27 São dois os principais processos de deposição de materiais responsáveis pela formação da maioria das planícies aluviais: a deposição na parte interior das curvas dos rios e a deposição durante as cheias, nas margens do rio. Segundo Leopold (1964) “à medida que um rio se movimenta lateralmente, os sedimentos são depositados no limite ou abaixo do nível do leito máximo nas curvas dos rios, enquanto durante as cheias os sedimentos são depositados tanto nestas curvaturas do rio como nas planícies aluviais adjacentes”. A degradação das planícies aluviais ocorre quando a oferta de sedimentos é menor do que a descarga de sedimentos, condição esta que pode ser causada naturalmente com as alterações no clima ou artificialmente com a construção de uma barragem a montante (Mitsch e Jorgensen, 2004).
Um dos aspectos mais importantes no estudo do comportamento dos cursos de água é o transporte de materiais sólidos. O movimento destes materiais na água está relacionado com o comportamento do fluxo de água. Em condições extremas, por exemplo, com caudais maiores, os movimentos destes materiais podem traduzir-se em deslizamentos críticos com transporte de grandes quantidades de materiais e, consequentemente levar à ocorrência de problemas ecológicos e muitas vezes economicamente prejudiciais.

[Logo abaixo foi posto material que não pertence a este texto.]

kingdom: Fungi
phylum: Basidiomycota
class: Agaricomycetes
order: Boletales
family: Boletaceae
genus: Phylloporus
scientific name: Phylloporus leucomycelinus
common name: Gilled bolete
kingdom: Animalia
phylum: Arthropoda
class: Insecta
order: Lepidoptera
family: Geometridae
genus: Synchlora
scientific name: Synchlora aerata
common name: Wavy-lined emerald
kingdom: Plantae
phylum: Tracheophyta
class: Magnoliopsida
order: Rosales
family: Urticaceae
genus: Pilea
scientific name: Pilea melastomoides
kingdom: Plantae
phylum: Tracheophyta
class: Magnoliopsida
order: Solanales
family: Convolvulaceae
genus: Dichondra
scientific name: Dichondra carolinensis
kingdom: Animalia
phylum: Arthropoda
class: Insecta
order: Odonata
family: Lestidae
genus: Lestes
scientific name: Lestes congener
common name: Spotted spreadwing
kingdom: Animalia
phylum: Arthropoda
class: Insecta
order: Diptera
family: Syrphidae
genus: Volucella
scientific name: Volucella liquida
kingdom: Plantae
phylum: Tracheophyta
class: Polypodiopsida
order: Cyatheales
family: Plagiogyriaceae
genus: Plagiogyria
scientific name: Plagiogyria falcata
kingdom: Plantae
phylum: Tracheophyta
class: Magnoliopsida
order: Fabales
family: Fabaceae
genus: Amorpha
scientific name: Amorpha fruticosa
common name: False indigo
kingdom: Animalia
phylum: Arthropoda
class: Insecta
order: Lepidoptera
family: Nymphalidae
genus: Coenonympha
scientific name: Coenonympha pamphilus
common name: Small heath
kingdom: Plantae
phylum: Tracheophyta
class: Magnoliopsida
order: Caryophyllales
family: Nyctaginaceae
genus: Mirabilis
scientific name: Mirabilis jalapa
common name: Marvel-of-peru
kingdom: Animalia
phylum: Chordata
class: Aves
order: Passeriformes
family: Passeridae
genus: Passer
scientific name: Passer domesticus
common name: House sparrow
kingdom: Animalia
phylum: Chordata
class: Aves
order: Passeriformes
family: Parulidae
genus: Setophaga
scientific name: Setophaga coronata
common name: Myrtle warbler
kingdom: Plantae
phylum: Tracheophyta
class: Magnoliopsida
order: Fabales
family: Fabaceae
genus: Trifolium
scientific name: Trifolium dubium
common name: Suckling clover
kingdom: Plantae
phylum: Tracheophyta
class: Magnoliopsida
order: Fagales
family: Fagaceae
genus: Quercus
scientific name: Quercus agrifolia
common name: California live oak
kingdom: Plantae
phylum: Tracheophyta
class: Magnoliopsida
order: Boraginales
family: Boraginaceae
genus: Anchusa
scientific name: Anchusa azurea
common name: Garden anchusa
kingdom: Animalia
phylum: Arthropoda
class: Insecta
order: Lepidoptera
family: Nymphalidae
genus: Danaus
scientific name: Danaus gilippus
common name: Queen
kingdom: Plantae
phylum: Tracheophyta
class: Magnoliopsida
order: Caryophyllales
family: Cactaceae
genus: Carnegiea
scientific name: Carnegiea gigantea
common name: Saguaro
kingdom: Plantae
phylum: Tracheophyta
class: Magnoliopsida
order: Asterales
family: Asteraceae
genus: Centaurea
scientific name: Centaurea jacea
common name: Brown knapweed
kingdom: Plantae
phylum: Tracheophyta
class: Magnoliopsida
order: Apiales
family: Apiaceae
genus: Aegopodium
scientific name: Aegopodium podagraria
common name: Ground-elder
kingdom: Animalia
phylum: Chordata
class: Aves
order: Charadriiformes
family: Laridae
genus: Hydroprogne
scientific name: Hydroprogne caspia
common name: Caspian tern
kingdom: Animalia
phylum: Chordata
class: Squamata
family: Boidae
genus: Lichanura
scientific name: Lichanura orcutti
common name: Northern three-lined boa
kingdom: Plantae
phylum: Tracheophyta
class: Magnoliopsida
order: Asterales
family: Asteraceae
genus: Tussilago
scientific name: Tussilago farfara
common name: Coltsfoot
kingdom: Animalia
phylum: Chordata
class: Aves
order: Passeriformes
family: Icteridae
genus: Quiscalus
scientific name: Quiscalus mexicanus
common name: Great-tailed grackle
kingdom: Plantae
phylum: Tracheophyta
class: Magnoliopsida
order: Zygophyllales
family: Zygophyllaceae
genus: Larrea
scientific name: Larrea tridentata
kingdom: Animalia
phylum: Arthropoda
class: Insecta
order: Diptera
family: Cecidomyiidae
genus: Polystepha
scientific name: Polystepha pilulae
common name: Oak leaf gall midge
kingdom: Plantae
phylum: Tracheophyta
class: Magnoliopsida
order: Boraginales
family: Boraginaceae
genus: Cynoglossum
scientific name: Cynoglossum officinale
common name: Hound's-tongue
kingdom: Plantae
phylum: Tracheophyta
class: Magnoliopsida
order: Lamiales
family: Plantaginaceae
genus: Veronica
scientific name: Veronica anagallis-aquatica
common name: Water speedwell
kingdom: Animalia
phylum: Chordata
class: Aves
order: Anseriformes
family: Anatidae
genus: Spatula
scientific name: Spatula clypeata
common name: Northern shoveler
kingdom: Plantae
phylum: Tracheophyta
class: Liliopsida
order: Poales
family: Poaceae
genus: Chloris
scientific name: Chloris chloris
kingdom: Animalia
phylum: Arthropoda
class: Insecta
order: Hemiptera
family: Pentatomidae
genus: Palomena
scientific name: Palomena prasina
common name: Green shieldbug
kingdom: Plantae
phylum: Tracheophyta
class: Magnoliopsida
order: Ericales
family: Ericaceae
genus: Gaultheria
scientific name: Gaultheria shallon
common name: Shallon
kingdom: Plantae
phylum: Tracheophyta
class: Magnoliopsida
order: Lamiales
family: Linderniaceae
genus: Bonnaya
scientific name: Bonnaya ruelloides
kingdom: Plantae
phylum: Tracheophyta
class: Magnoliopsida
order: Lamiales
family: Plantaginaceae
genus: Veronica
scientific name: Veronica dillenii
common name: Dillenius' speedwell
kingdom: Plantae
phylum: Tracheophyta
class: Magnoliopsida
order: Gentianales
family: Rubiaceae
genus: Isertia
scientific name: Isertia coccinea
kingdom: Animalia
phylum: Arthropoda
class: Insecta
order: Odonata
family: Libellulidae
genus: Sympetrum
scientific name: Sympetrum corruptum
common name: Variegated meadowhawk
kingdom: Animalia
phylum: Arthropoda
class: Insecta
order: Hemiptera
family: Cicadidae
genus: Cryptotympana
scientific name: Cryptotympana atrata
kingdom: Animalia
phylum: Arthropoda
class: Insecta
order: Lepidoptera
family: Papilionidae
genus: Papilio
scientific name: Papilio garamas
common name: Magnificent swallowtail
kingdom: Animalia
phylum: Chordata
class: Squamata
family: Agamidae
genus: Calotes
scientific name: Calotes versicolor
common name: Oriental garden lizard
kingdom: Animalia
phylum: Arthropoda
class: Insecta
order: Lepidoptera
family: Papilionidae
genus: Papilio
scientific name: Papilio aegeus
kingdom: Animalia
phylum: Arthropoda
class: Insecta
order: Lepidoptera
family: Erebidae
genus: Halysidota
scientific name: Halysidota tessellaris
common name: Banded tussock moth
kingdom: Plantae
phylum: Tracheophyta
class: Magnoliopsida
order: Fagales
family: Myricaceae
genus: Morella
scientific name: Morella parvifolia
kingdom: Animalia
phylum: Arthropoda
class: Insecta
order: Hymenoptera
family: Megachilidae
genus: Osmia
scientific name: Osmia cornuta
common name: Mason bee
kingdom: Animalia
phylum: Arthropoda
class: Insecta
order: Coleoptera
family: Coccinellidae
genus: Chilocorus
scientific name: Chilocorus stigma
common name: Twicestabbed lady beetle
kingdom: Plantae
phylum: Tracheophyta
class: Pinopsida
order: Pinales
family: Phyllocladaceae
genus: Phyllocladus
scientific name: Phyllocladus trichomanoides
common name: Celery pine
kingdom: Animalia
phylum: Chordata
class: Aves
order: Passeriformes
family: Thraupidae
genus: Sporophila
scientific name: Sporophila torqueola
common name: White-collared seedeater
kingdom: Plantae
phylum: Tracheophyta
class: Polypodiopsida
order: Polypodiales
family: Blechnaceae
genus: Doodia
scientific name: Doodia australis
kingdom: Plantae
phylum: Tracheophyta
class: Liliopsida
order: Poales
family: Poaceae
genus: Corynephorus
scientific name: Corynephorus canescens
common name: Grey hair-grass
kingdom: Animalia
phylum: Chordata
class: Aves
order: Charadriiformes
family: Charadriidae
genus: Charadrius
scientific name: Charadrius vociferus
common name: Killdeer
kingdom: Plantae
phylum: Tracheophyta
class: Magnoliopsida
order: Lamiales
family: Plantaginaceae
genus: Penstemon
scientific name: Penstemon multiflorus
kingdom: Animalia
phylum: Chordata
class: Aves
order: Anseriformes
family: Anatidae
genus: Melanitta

Neste sentido, a compreensão dos mecanismos que determinam a estabilidade dos taludes é um dos fundamentos para a manutenção dos cursos de água. Com base neste conhecimento será possível compreender os fenómenos e seleccionar as técnicas apropriadas para contornar ou minimizar os eventos considerados prejudicais (Durlo e Sutili, 2005).
A estabilidade dos taludes
A superfície terrestre é o resultado de diversos fenómenos naturais que ocorrem continuamente com alguma dinâmica e que modelam a paisagem, através de movimentos de massa (meteorização, erosão e transporte). Para garantir a estabilidade de um talude evitando os deslizamentos de terra, as medidas a implementar devem passar pela determinação e controlo dos factores que proporcionam a sua instabilidade.
Para Freitas (2006) diferenciam-se dois tipos de factores (invariáveis ou variáveis no tempo) que desempenham uma influência activa na estabilidade do talude. Estes factores estão identificados e descritos na Tabela 2.2.
28 Tabela 2.2. Aspectos a ter em conta na análise de diversos factores que causam a instabilidade nos taludes (Freitas, 2006).
Aspectos invariáveis Aspectos a analisar
Geológicos Tipo de rocha que constitui a área de interesse, tanto à superfície como em profundidade
Hidrogeológicos Permeabilidade das formações rochosas que condiciona o tipo de circulação hídrica superficial e subterrânea
Morfológicos
Inclinação dos taludes da área de interesse, pois a força que permite o movimento do deslizamento de terra é a força da gravidade (quanto mais inclinada for a superfície topográfica, maior é a instabilidade e a velocidade com a qual o deslizamento de terra se dará)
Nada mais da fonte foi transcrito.